A report on women’s rights in Turkey presented by pro-Kurdish Peoples’ Democratic Party (HDP) group deputy chair Filiz Kerestecioğlu to the Parliamentary Assembly of the Council of Europe (PACE) showed that 25,523 women have been dismissed from their jobs under an ongoing state of emergency declared immediately after a botched coup attempt in Turkey in July 2016.
According to a Cumhuriyet daily report on Wednesday, 25,523 women make up 23 percent of all people fired during the state of emergency, known as OHAL.
The report, titled “Women’s Rights Violations in Turkey,” said women who were dismissed from the civil service under government decrees (KHKs) were not able to find another job and lost their economic independence.
The state of emergency and government decrees negatively impacted the lives of women, while misogynist and oppressive conservative discourse has risen during the OHAL period, the report said.

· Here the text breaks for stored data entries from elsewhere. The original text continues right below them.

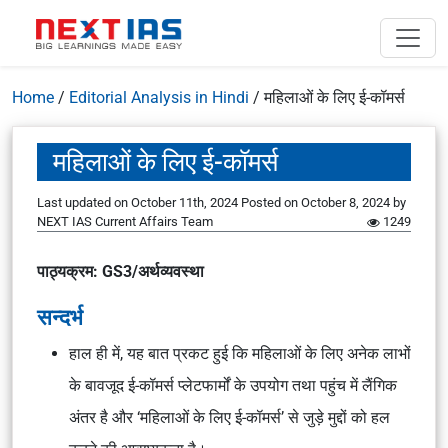
Home
/
Editorial Analysis in Hindi
/
महिलाओं के लिए ई-कॉमर्स
महिलाओं के लिए ई-कॉमर्स
Last updated on October 11th, 2024
Posted on
October 8, 2024
by
NEXT IAS Current Affairs Team
1249
पाठ्यक्रम: GS3/अर्थव्यवस्था
सन्दर्भ
हाल ही में, यह बात प्रकट हुई कि महिलाओं के लिए अनेक लाभों
के बावजूद ई-कॉमर्स प्लेटफार्मों के उपयोग तथा पहुंच में लैंगिक
अंतर है और ‘महिलाओं के लिए ई-कॉमर्स’ से जुड़े मुद्दों को हल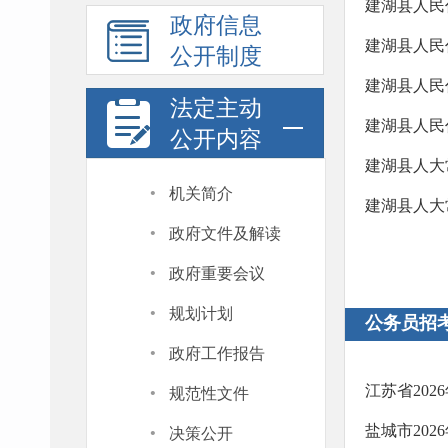
建湖县人民
政府信息
建湖县人民
公开制度
建湖县人民
法定主动
建湖县人民
公开内容
建湖县人大
·
机关简介
建湖县人大
·
政府文件及解读
·
政府重要会议
·
规划计划
公务员招
·
政府工作报告
·
江苏省202
规范性文件
·
盐城市20
决策公开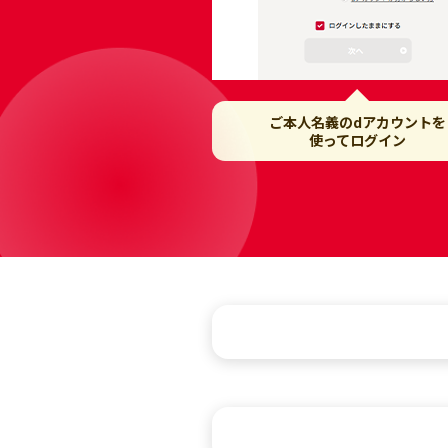
ご本人名義のdアカウントを
使ってログイン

The report drew attention to the fact that most of the women who were dismissed from the civil service were known for their critical stance against the government. Since June 2017 out of 3,100 people who were dismissed from 11 trade unions affiliated with the Confederation of Public Employees Trade Unions (KESK), more than 600 are reported to be women.
One-third of students whose scholarships to study abroad were canceled and one-fifth of academics who were dismissed from universities are women.
The report also showed that 11 women’s organizations were closed by government decree and women who experience domestic violence have to wait for hours due to a lack of personnel at police stations.
According to the report, 35 femail mayors, 16 female journalists and five HDP deputies working for gender equality are in jail.
Turkey’s Justice Ministry announced on July 13 that 50,510 people have been arrested and 169,013 have been the subject of legal proceedings on coup charges since the failed coup.
Turkey has suspended or dismissed more than 150,000 judges, teachers, police and civil servants under the post-coup state of emergency rule.